Aggregates activity data into summary exposure metrics.

This class takes the 1-second activity epochs (produced by Activities) and calculates aggregate exposure metrics over a specified time window. Metrics include total time spent in specific postures (e.g., Sedentary, MVPA), and frequency of transitions (e.g., sit-to-stand) and also data quality check indicating invalid data.

It supports generating results as raw DataFrame or visual plot.

Attributes:

Name Type Description
window str | timedelta

The time window for aggregation. Accepts a timedelta object or a pandas-style string offset (e.g., '1d' for daily totals, '1h' for hourly). Defaults to daily aggregation.

fused bool

If True, granular activity categories are merged into broader semantic groups before calculation.

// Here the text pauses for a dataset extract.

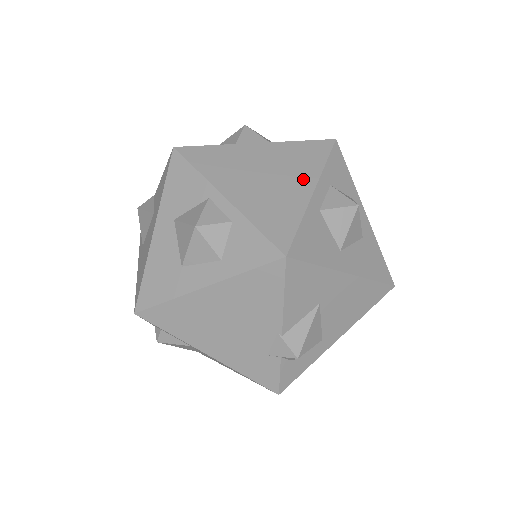
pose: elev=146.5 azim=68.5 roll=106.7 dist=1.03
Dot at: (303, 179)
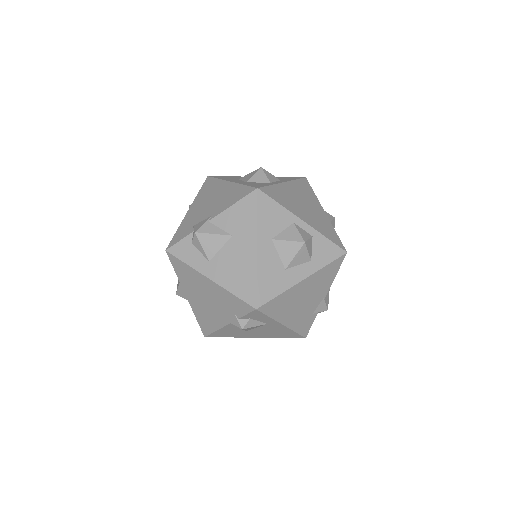
Dot at: (317, 205)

This simplifies the output by combining physiologically similar states.

Fusion Mappings:

  • Sedentary: Combines lie, sit, and kneel.
  • Standing: Combines stand, squat, and shuffle.
  • Walking: Combines walk, fast-walk, and stairs climbing.

Examples:

Standard daily exposures with full granular categories:

>>> exposures = Exposures()
>>> # results = exposures.compute(activities)

Weekly exposures with fused categories (grouping all walking types):

>>> exposures = Exposures(window='7d', fused=True)

compute

compute(df: DataFrame) -> pd.DataFrame

Calculates exposure metrics and validity flags for the given activity data.

This method aggregates the input time-series based on the configured window size (e.g., daily). It computes durations for each activity category and determines if the monitoring period is considered "valid."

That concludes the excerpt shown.